A little trip down memory lane... which PDAs have I owned over the years and why?

(Items shaded yellow represent the 'critical path' and indicate which were used as my main PDA for a while.)

Year Model Comments
1991 Psion Series 3
Series 3 'classic'
I was blown away by the original Series 3. It had grown up office software and was almost as good at multi-tasking as my company VAX.
1993 Psion Series 3a
Series 3a
Another classic design development from Psion, with better screen, more software, more memory, more of everything. This palmtop did the lot.
1995 Psion Series 3a/2MB Nirvana for a Psion fan. Two whole megabytes to fill with software. Don't laugh, in some ways a 3a/2MB could do more than many 128MB Pocket PCs today.
1996 Psion Siena/1MB
Siena
A brief fling with Psion's smallest palmtop. The size was perfect (similar to handhelds today), but the keyboard was horrible and I had to say goodbye in the end.
1997 Psion Series 5
Series 5
Somehow I got invited onto the Protea (Series 5 prototype) programme, eventually buying a genuine ROM 1.01 unit and forgiving it its size for the great keyboard and still impressive multi-tasking.
1998 Psion Series 3mx I couldn't resist owning a 3mx when I was offered one at trade price. A souped up Series 3c. I still pick it up today and remenisce.
1999 Palm III
Palm III
My first Palm. Good timing, the III was a classic model, with just enough horsepower and memory to make the concept fly. Palm OS was simple, elegant and best of all, the unit was tiny and easy to carry everywhere.
1999 Psion Series 5mx Again, I found myself with a prototype, though thankfully not lime green this time! The 5mx added grown up Internet support and a faster processor to the now established Series 5 design.
2000 Palm IIIc After seeing one of these with a colour (shock, horror) screen demonstrated at a user meeting, I fell in love and simply had to have one. A huge stride forward for handheld computing.

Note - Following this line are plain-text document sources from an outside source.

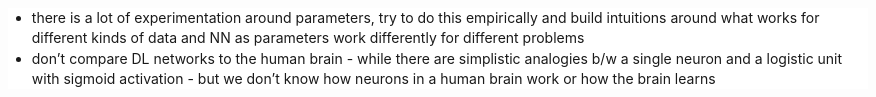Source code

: - there is a lot of experimentation around parameters, try to do this empirically and build intuitions around what works for different kinds of data and NN as parameters work differently for different problems
- don’t compare DL networks to the human brain - while there are simplistic analogies b/w a single neuron and a logistic unit with sigmoid activation - but we don’t know how neurons in a human brain work or how the brain learns
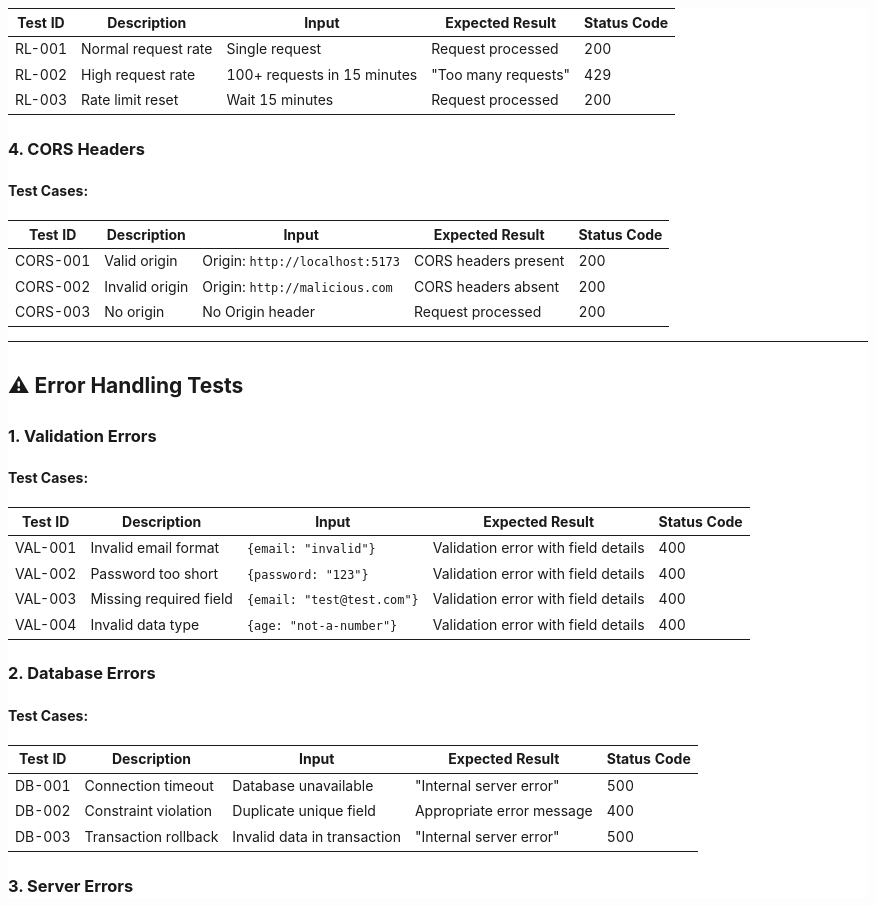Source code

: | Test ID | Description | Input | Expected Result | Status Code |
|---------|-------------|-------|-----------------|-------------|
| RL-001 | Normal request rate | Single request | Request processed | 200 |
| RL-002 | High request rate | 100+ requests in 15 minutes | "Too many requests" | 429 |
| RL-003 | Rate limit reset | Wait 15 minutes | Request processed | 200 |

### **4. CORS Headers**

#### **Test Cases:**

| Test ID | Description | Input | Expected Result | Status Code |
|---------|-------------|-------|-----------------|-------------|
| CORS-001 | Valid origin | Origin: `http://localhost:5173` | CORS headers present | 200 |
| CORS-002 | Invalid origin | Origin: `http://malicious.com` | CORS headers absent | 200 |
| CORS-003 | No origin | No Origin header | Request processed | 200 |

---

## ⚠️ **Error Handling Tests**

### **1. Validation Errors**

#### **Test Cases:**

| Test ID | Description | Input | Expected Result | Status Code |
|---------|-------------|-------|-----------------|-------------|
| VAL-001 | Invalid email format | `{email: "invalid"}` | Validation error with field details | 400 |
| VAL-002 | Password too short | `{password: "123"}` | Validation error with field details | 400 |
| VAL-003 | Missing required field | `{email: "test@test.com"}` | Validation error with field details | 400 |
| VAL-004 | Invalid data type | `{age: "not-a-number"}` | Validation error with field details | 400 |

### **2. Database Errors**

#### **Test Cases:**

| Test ID | Description | Input | Expected Result | Status Code |
|---------|-------------|-------|-----------------|-------------|
| DB-001 | Connection timeout | Database unavailable | "Internal server error" | 500 |
| DB-002 | Constraint violation | Duplicate unique field | Appropriate error message | 400 |
| DB-003 | Transaction rollback | Invalid data in transaction | "Internal server error" | 500 |

### **3. Server Errors**
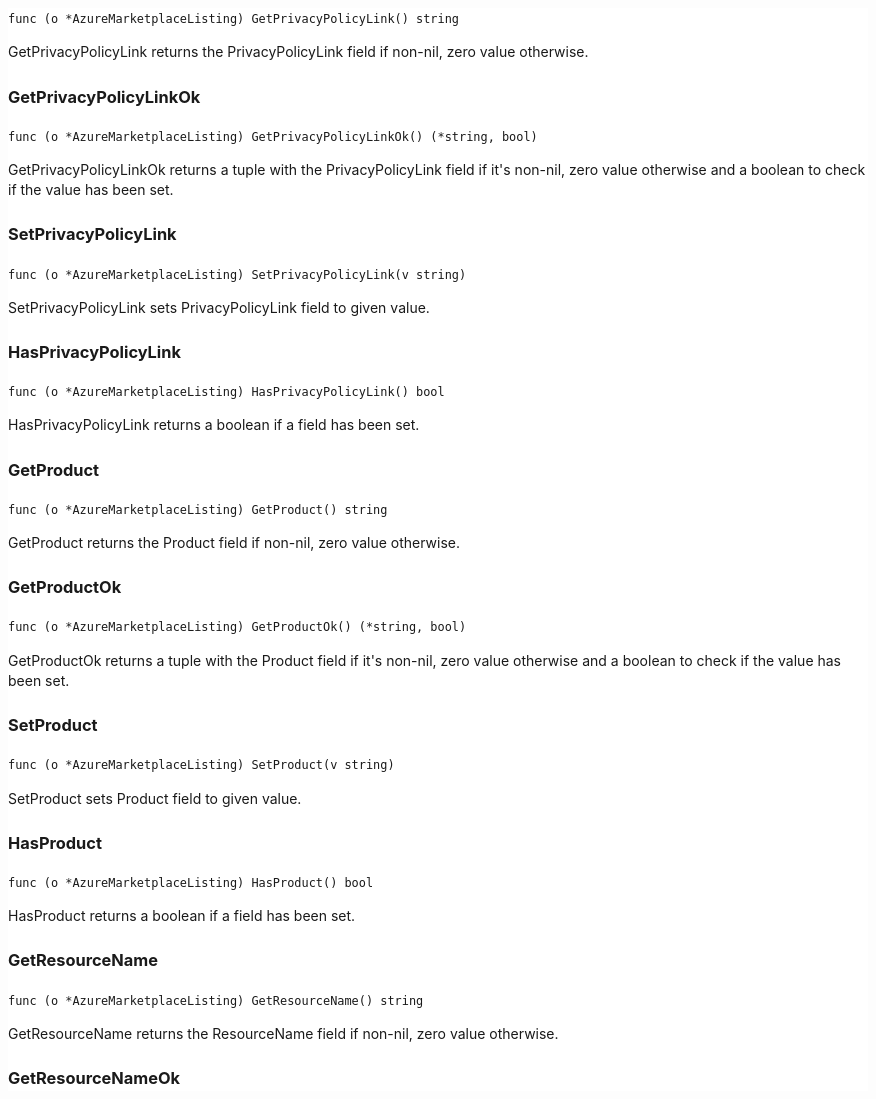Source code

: `func (o *AzureMarketplaceListing) GetPrivacyPolicyLink() string`

GetPrivacyPolicyLink returns the PrivacyPolicyLink field if non-nil, zero value otherwise.

### GetPrivacyPolicyLinkOk

`func (o *AzureMarketplaceListing) GetPrivacyPolicyLinkOk() (*string, bool)`

GetPrivacyPolicyLinkOk returns a tuple with the PrivacyPolicyLink field if it's non-nil, zero value otherwise
and a boolean to check if the value has been set.

### SetPrivacyPolicyLink

`func (o *AzureMarketplaceListing) SetPrivacyPolicyLink(v string)`

SetPrivacyPolicyLink sets PrivacyPolicyLink field to given value.

### HasPrivacyPolicyLink

`func (o *AzureMarketplaceListing) HasPrivacyPolicyLink() bool`

HasPrivacyPolicyLink returns a boolean if a field has been set.

### GetProduct

`func (o *AzureMarketplaceListing) GetProduct() string`

GetProduct returns the Product field if non-nil, zero value otherwise.

### GetProductOk

`func (o *AzureMarketplaceListing) GetProductOk() (*string, bool)`

GetProductOk returns a tuple with the Product field if it's non-nil, zero value otherwise
and a boolean to check if the value has been set.

### SetProduct

`func (o *AzureMarketplaceListing) SetProduct(v string)`

SetProduct sets Product field to given value.

### HasProduct

`func (o *AzureMarketplaceListing) HasProduct() bool`

HasProduct returns a boolean if a field has been set.

### GetResourceName

`func (o *AzureMarketplaceListing) GetResourceName() string`

GetResourceName returns the ResourceName field if non-nil, zero value otherwise.

### GetResourceNameOk
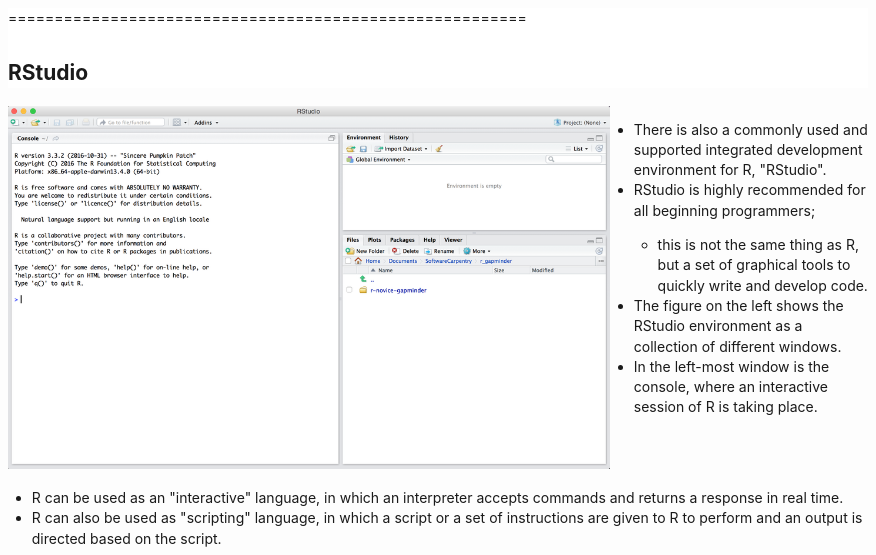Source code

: </ul>

========================================================
<h2>RStudio</h2>

<div style="float:left; width:70%">
<img style="width:100%", src="01-rstudio.png" alt="View of R studio development environment."/>
</div>
<div style="float:left; width:30%">
<ul>
  <li>There is also a commonly used and supported integrated development environment for R, "RStudio".</li>
  <li>RStudio is highly recommended for all beginning programmers;</li> 
    <ul>
      <li>this is not the same thing as R, but a set of graphical tools to quickly write and develop code.</li>
    </ul>
  <li> The figure on the left shows the RStudio environment as a collection of different windows.</li>
  <li> In the left-most window is the console, where an interactive session of R is taking place.</li>
</ul>
</div>
<div style="float:left; width:100%">
<ul>
<li>R can be used as an "interactive" language, in which an interpreter accepts commands and returns a response in real time.</li>
  <li>R can also be used as "scripting" language, in which a script or a set of instructions are given to R to perform and an output is directed based on the script.</li>
</ul>
</div>
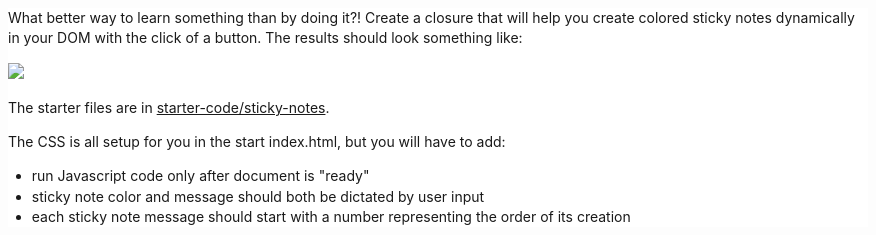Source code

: What better way to learn something than by doing it?! Create a closure that will help you create colored sticky notes dynamically in your DOM with the click of a button. The results should look something like:

![](https://s3.amazonaws.com/f.cl.ly/items/30342l3m3N151L442S1Z/Image%202015-12-03%20at%207.23.15%20PM.png)

The starter files are in [starter-code/sticky-notes](starter-code/sticky-notes).

The CSS is all setup for you in the start index.html, but you will have to add:

- run Javascript code only after document is "ready"
- sticky note color and message should both be dictated by user input
- each sticky note message should start with a number representing the order of its creation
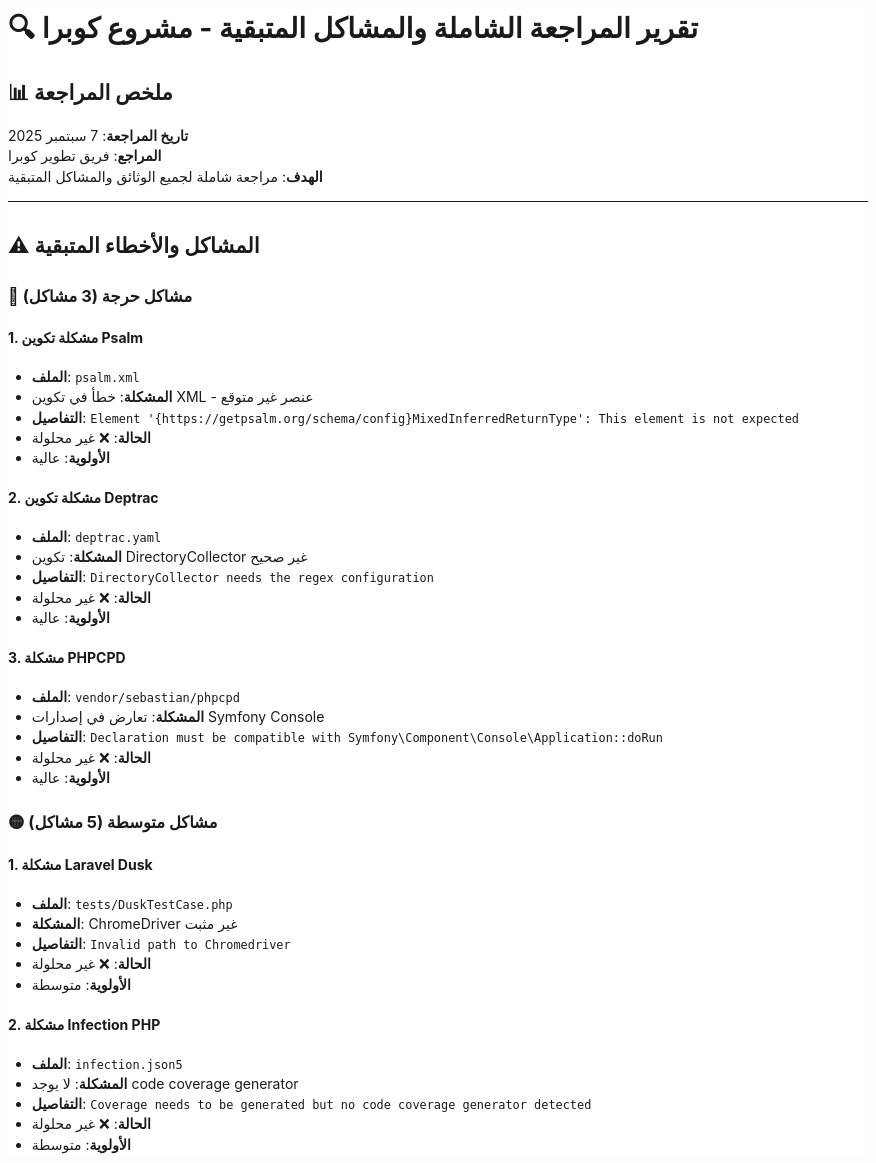 # 🔍 تقرير المراجعة الشاملة والمشاكل المتبقية - مشروع كوبرا

## 📊 ملخص المراجعة

**تاريخ المراجعة**: 7 سبتمبر 2025  
**المراجع**: فريق تطوير كوبرا  
**الهدف**: مراجعة شاملة لجميع الوثائق والمشاكل المتبقية  

---

## ⚠️ المشاكل والأخطاء المتبقية

### 🔴 مشاكل حرجة (3 مشاكل)

#### 1. مشكلة تكوين Psalm
- **الملف**: `psalm.xml`
- **المشكلة**: خطأ في تكوين XML - عنصر غير متوقع
- **التفاصيل**: `Element '{https://getpsalm.org/schema/config}MixedInferredReturnType': This element is not expected`
- **الحالة**: ❌ غير محلولة
- **الأولوية**: عالية

#### 2. مشكلة تكوين Deptrac
- **الملف**: `deptrac.yaml`
- **المشكلة**: تكوين DirectoryCollector غير صحيح
- **التفاصيل**: `DirectoryCollector needs the regex configuration`
- **الحالة**: ❌ غير محلولة
- **الأولوية**: عالية

#### 3. مشكلة PHPCPD
- **الملف**: `vendor/sebastian/phpcpd`
- **المشكلة**: تعارض في إصدارات Symfony Console
- **التفاصيل**: `Declaration must be compatible with Symfony\Component\Console\Application::doRun`
- **الحالة**: ❌ غير محلولة
- **الأولوية**: عالية

### 🟡 مشاكل متوسطة (5 مشاكل)

#### 1. مشكلة Laravel Dusk
- **الملف**: `tests/DuskTestCase.php`
- **المشكلة**: ChromeDriver غير مثبت
- **التفاصيل**: `Invalid path to Chromedriver`
- **الحالة**: ❌ غير محلولة
- **الأولوية**: متوسطة

#### 2. مشكلة Infection PHP
- **الملف**: `infection.json5`
- **المشكلة**: لا يوجد code coverage generator
- **التفاصيل**: `Coverage needs to be generated but no code coverage generator detected`
- **الحالة**: ❌ غير محلولة
- **الأولوية**: متوسطة
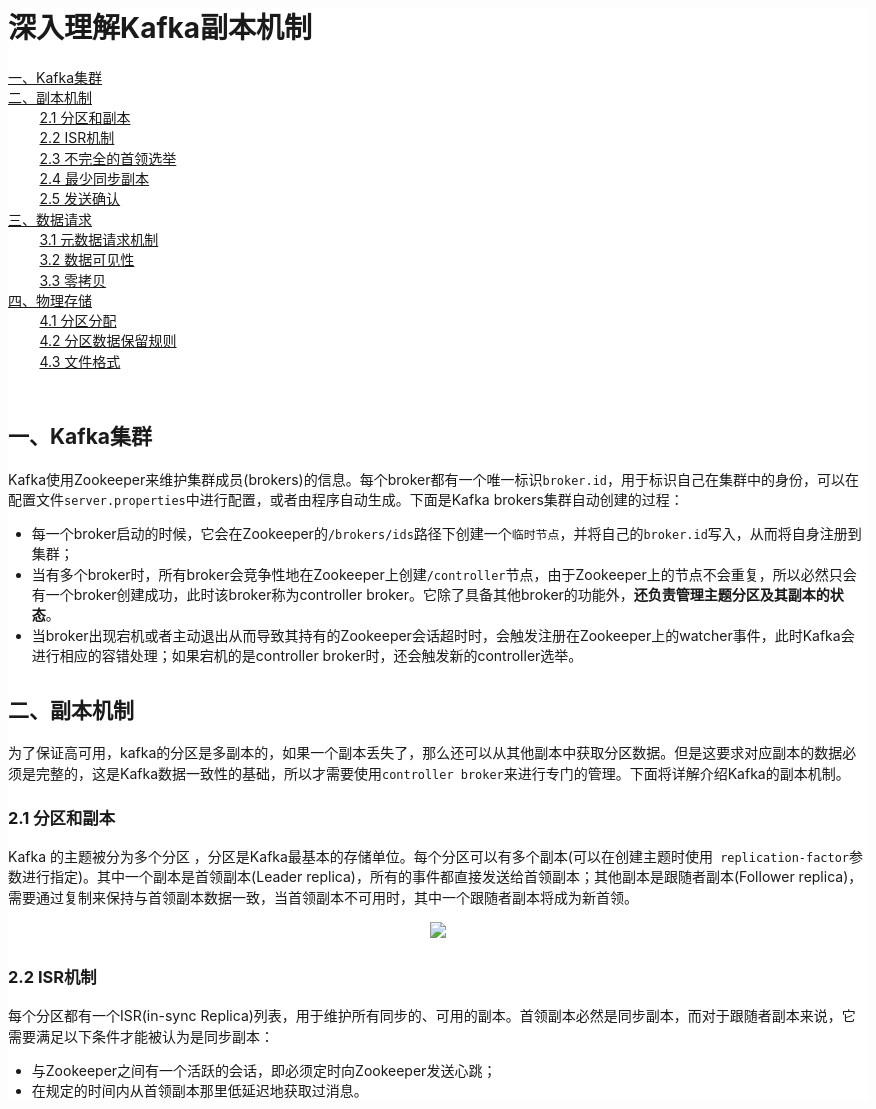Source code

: # 深入理解Kafka副本机制

<nav>
<a href="#一Kafka集群">一、Kafka集群</a><br/>
<a href="#二副本机制">二、副本机制</a><br/>
&nbsp;&nbsp;&nbsp;&nbsp;&nbsp;&nbsp;&nbsp;&nbsp;<a href="#21-分区和副本">2.1 分区和副本</a><br/>
&nbsp;&nbsp;&nbsp;&nbsp;&nbsp;&nbsp;&nbsp;&nbsp;<a href="#22-ISR机制">2.2 ISR机制</a><br/>
&nbsp;&nbsp;&nbsp;&nbsp;&nbsp;&nbsp;&nbsp;&nbsp;<a href="#23-不完全的首领选举">2.3 不完全的首领选举</a><br/>
&nbsp;&nbsp;&nbsp;&nbsp;&nbsp;&nbsp;&nbsp;&nbsp;<a href="#24-最少同步副本">2.4 最少同步副本</a><br/>
&nbsp;&nbsp;&nbsp;&nbsp;&nbsp;&nbsp;&nbsp;&nbsp;<a href="#25-发送确认">2.5 发送确认</a><br/>
<a href="#三数据请求">三、数据请求</a><br/>
&nbsp;&nbsp;&nbsp;&nbsp;&nbsp;&nbsp;&nbsp;&nbsp;<a href="#31-元数据请求机制">3.1 元数据请求机制</a><br/>
&nbsp;&nbsp;&nbsp;&nbsp;&nbsp;&nbsp;&nbsp;&nbsp;<a href="#32-数据可见性">3.2 数据可见性</a><br/>
&nbsp;&nbsp;&nbsp;&nbsp;&nbsp;&nbsp;&nbsp;&nbsp;<a href="#33-零拷贝">3.3 零拷贝</a><br/>
<a href="#四物理存储">四、物理存储</a><br/>
&nbsp;&nbsp;&nbsp;&nbsp;&nbsp;&nbsp;&nbsp;&nbsp;<a href="#41-分区分配">4.1 分区分配</a><br/>
&nbsp;&nbsp;&nbsp;&nbsp;&nbsp;&nbsp;&nbsp;&nbsp;<a href="#42-分区数据保留规则">4.2 分区数据保留规则</a><br/>
&nbsp;&nbsp;&nbsp;&nbsp;&nbsp;&nbsp;&nbsp;&nbsp;<a href="#43-文件格式">4.3 文件格式</a><br/>
&nbsp;&nbsp;&nbsp;&nbsp;&nbsp;&nbsp;&nbsp;&nbsp;<a href="#"></a><br/>
</nav>


## 一、Kafka集群

Kafka使用Zookeeper来维护集群成员(brokers)的信息。每个broker都有一个唯一标识`broker.id`，用于标识自己在集群中的身份，可以在配置文件`server.properties`中进行配置，或者由程序自动生成。下面是Kafka brokers集群自动创建的过程：

+ 每一个broker启动的时候，它会在Zookeeper的`/brokers/ids`路径下创建一个`临时节点`，并将自己的`broker.id`写入，从而将自身注册到集群；
+ 当有多个broker时，所有broker会竞争性地在Zookeeper上创建`/controller`节点，由于Zookeeper上的节点不会重复，所以必然只会有一个broker创建成功，此时该broker称为controller broker。它除了具备其他broker的功能外，**还负责管理主题分区及其副本的状态**。
+ 当broker出现宕机或者主动退出从而导致其持有的Zookeeper会话超时时，会触发注册在Zookeeper上的watcher事件，此时Kafka会进行相应的容错处理；如果宕机的是controller broker时，还会触发新的controller选举。

## 二、副本机制

为了保证高可用，kafka的分区是多副本的，如果一个副本丢失了，那么还可以从其他副本中获取分区数据。但是这要求对应副本的数据必须是完整的，这是Kafka数据一致性的基础，所以才需要使用`controller broker`来进行专门的管理。下面将详解介绍Kafka的副本机制。

### 2.1 分区和副本

Kafka 的主题被分为多个分区 ，分区是Kafka最基本的存储单位。每个分区可以有多个副本(可以在创建主题时使用` replication-factor`参数进行指定)。其中一个副本是首领副本(Leader replica)，所有的事件都直接发送给首领副本；其他副本是跟随者副本(Follower replica)，需要通过复制来保持与首领副本数据一致，当首领副本不可用时，其中一个跟随者副本将成为新首领。 

<div align="center"> <img src="https://github.com/heibaiying/BigData-Notes/blob/master/pictures/kafka-cluster.png"/> </div>

### 2.2 ISR机制

每个分区都有一个ISR(in-sync Replica)列表，用于维护所有同步的、可用的副本。首领副本必然是同步副本，而对于跟随者副本来说，它需要满足以下条件才能被认为是同步副本：

+ 与Zookeeper之间有一个活跃的会话，即必须定时向Zookeeper发送心跳；
+  在规定的时间内从首领副本那里低延迟地获取过消息。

2000 Psion Revo Plus Finally, I get to keep a review machine. Though I have to say I hated the poor battery life and lack of backlight. And told Psion the latter to their faces at the launch.
2001 Nokia 9210 Communicator
9210
In theory, this was everything I, and others, had dreamt of. Colour-screened, keyboard computing, with phone and Internet thrown in. There were downsides, of course. The price was high at first, the 9210 had limited 'execution memory' (i.e. RAM) and there was no database software. But I grew to love it, especially when the price came down and decent software (including OPL) started to appear.
2002 Handspring Treo 270
Treo 270
I'd been watching the Treo 'all-in-one' Palm OS smartphone for a while and saw that a colour model was planned. A few pulled strings later and I was the proud owner.
2003 to 2004. Sony Ericsson P800/P900
P800
At the time, the ultimate balance of size versus function. This one unit helped me work, play, relax, communicate. You name it, it did it. There were few niggles, to be sure, but the combination of hardware and software elegance, plus the convenient form factor, made the P800 (or P900) pretty compelling.
2004 to 2005 Nokia 9500
9500
The Nokia 9500 combined the best of the old 9210 and the Sony Ericsson P800, then added plenty of tricks of its own, in one, incredibly sexy Communicator. Still in use as my main, all weather device.
2005 Nokia 6630
6630
Yes, yes, I know the screen's smaller and there's no QWERTY keyboard. But sheer size/convenience, a true Megapixel camera and great software (at last, for Series 60) wins the day quite often, making a nice change from the 9500 above.